Дэвид Кригсон считал себя христианином. Нет, он не верил, что на третий день Иисус Христос восстал из мертвых, не считал что после определенной фразы священника хлеб и вино становятся телом и кровью Спасителя в каком-то смысле, кроме символического. Насчет Рая и Ада после смерти -- тут у доктора не было уверенности, тонкий вопрос. Но не главный, как может показаться. Дэвид был убежденным сторонником христианского деления явлений на Добро и Зло. И, что еще более важно, хотя и реже осознается -- в христианской концепции о том, сколько личного вклада должен каждый вносить в изменение соотношения Добра и Зла в мире. Фанатические прочтения христианства были чужды Дэвиду. Доктор понимал, насколько скользкая дорожка начинается со словосочетания "посильный вклад", но также понимал, насколько бесплодны иные пути. За это, в частности, Кригсон презирал католиков, с их необитаемым раем и переполненным адом.
И вот, вступая под гулкие своды, при этом в голове проскочила ехидная мысль, что сейчас эта церковь так же пуста и заброшена, как рай католиков, Дэвид Самюэль перебирал в уме цепочку событий, приведших к этому странному исходу. Как же получилось, что доктор решил, что Мигель Торрес, известный под кличкой Стервятник -- зло, устранить которое должен именно он, Дэвид? Причудливая была история, но Кригсон не жалел о том, куда она привела. Чужая церковь чудесным образом навевала уверенность в правильности своего выбора.

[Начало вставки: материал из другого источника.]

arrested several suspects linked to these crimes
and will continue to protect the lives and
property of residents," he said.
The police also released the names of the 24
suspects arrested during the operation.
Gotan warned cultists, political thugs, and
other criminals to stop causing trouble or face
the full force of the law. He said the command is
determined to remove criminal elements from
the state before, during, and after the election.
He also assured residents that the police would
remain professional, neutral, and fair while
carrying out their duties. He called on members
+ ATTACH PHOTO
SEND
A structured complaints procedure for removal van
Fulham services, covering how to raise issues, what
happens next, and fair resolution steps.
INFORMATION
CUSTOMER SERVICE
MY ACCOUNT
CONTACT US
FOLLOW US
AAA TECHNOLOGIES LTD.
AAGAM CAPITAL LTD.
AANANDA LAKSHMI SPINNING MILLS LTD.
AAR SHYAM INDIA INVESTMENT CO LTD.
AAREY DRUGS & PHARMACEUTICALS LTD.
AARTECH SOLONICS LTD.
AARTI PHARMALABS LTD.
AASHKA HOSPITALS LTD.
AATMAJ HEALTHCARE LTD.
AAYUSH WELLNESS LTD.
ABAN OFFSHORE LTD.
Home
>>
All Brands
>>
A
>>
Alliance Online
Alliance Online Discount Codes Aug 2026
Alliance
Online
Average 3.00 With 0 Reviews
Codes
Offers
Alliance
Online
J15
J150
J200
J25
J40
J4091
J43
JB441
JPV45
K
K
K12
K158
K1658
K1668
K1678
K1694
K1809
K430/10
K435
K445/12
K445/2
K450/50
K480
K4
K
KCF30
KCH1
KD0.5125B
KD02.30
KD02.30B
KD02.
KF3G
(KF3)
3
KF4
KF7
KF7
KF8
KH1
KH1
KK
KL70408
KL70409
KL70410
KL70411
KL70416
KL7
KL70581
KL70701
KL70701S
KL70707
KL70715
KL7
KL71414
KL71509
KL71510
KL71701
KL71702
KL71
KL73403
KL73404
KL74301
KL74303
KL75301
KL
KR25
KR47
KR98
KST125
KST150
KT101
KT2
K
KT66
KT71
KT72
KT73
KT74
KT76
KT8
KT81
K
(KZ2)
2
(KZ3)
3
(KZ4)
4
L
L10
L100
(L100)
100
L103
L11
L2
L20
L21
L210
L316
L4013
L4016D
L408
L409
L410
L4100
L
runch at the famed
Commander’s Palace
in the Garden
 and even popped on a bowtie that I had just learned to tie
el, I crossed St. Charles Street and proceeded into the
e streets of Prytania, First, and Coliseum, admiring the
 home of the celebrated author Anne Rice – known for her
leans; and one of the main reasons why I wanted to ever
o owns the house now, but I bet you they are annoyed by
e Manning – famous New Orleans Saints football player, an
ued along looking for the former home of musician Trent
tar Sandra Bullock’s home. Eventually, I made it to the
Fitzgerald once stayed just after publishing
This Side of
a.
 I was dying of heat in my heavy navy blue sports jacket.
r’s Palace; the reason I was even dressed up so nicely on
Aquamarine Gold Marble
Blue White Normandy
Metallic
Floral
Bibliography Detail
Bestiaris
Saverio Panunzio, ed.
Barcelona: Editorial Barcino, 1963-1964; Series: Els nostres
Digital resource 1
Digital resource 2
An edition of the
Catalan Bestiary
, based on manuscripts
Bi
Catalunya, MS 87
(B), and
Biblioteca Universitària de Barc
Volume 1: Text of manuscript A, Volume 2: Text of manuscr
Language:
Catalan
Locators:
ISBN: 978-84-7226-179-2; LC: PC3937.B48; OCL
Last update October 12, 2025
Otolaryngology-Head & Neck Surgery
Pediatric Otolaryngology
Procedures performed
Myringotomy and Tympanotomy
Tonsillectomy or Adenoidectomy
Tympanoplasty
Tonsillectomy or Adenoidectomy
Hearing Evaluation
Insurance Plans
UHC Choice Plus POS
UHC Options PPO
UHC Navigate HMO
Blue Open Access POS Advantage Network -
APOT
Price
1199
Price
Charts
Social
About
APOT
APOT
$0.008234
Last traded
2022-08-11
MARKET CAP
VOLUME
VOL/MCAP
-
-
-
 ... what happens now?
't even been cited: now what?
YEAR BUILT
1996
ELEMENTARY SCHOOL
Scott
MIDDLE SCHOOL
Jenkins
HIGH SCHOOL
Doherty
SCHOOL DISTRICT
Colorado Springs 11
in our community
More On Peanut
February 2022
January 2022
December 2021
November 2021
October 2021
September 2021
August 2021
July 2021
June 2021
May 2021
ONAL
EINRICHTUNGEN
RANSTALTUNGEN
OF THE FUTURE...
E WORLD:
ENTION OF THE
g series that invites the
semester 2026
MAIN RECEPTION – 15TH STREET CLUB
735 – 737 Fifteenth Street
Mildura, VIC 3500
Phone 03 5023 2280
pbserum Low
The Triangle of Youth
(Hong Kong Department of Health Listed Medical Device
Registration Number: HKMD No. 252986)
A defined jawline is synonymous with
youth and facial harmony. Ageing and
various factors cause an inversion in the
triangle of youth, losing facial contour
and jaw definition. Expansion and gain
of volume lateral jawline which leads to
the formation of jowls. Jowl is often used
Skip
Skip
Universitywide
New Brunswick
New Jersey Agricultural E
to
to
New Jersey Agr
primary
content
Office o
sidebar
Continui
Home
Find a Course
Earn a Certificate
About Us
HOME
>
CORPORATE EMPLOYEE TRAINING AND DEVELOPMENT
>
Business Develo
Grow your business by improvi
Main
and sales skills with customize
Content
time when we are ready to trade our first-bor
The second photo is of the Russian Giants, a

Открывая скрипучую дверь, доктор немало боялся обнаружить за ней целую банду. От Стервятника станется играть нечестно. Впрочем, он вроде бы один. Вроде бы отлегло, хотя никогда не знаешь, когда столкнешься с сюрпризом. Доктор не стал размениваться на пустые приветствия, однако отметил важность момента.
-- Двинешься -- я стреляю. Но не тороплю.
Вот так. Пусть противник знает, что у него есть возможность помолиться. И пусть знает, что нет возможности ни на что больше. Слово джентльмена -- его закон.